# Brief:
Take each line of the listing that has the string "reducing" and report it.
---------- Records for the exercise ----------
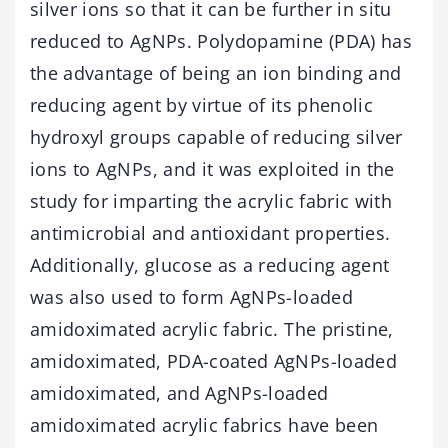
silver ions so that it can be further in situ
reduced to AgNPs. Polydopamine (PDA) has
the advantage of being an ion binding and
reducing agent by virtue of its phenolic
hydroxyl groups capable of reducing silver
ions to AgNPs, and it was exploited in the
study for imparting the acrylic fabric with
antimicrobial and antioxidant properties.
Additionally, glucose as a reducing agent
was also used to form AgNPs-loaded
amidoximated acrylic fabric. The pristine,
amidoximated, PDA-coated AgNPs-loaded
amidoximated, and AgNPs-loaded
amidoximated acrylic fabrics have been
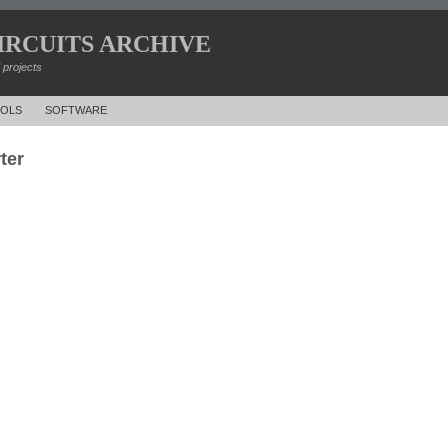
IRCUITS ARCHIVE
d projects
OLS
SOFTWARE
ter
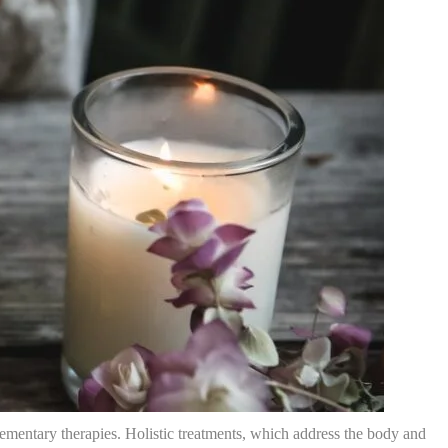
lementary therapies. Holistic treatments, which address the body and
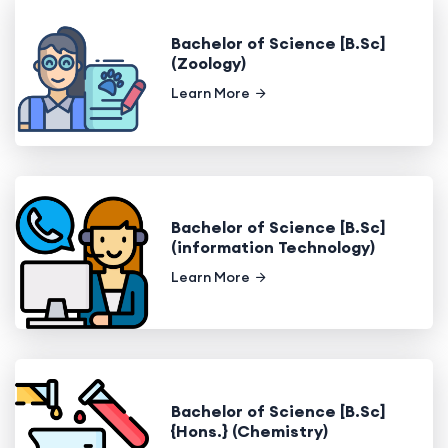
Bachelor of Science [B.Sc]
(Zoology)
Learn More
Bachelor of Science [B.Sc]
(information Technology)
Learn More
Bachelor of Science [B.Sc]
{Hons.} (Chemistry)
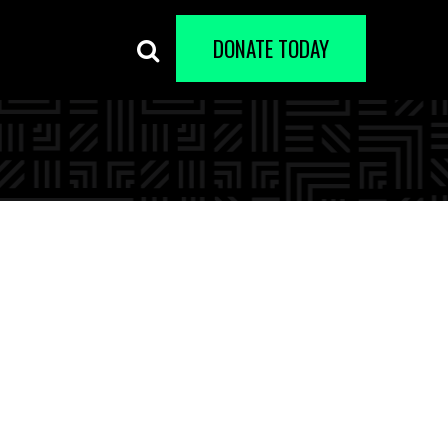
DONATE TODAY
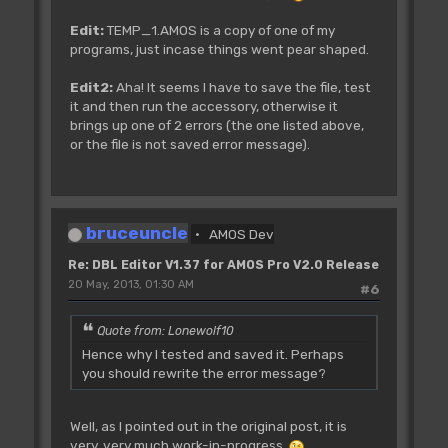
Edit:
TEMP_1.AMOS is a copy of one of my
programs, just incase things went pear shaped.
Edit2:
Aha! It seems I have to save the file, test
it and then run the accessory, otherwise it
brings up one of 2 errors (the one listed above,
or the file is not saved error message).
bruceuncle
AMOS Dev
Re: DBL Editor V1.37 for AMOS Pro V2.0 Release
20 May, 2013, 01:30 AM
#6
Quote from: Lonewolf10
Hence why I tested and saved it. Perhaps
you should rewrite the error message?
Well, as I pointed out in the original post, it is
very, very much work-in-progress
.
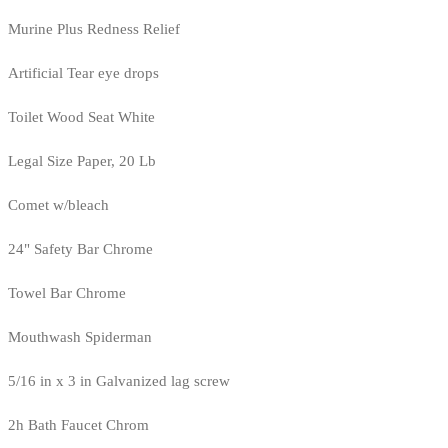
Murine Plus Redness Relief
Artificial Tear eye drops
Toilet Wood Seat White
Legal Size Paper, 20 Lb
Comet w/bleach
24" Safety Bar Chrome
Towel Bar Chrome
Mouthwash Spiderman
5/16 in x 3 in Galvanized lag screw
2h Bath Faucet Chrom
----------
# Answer box:
reducing agent by virtue of its phenolic
hydroxyl groups capable of reducing silver
Additionally, glucose as a reducing agent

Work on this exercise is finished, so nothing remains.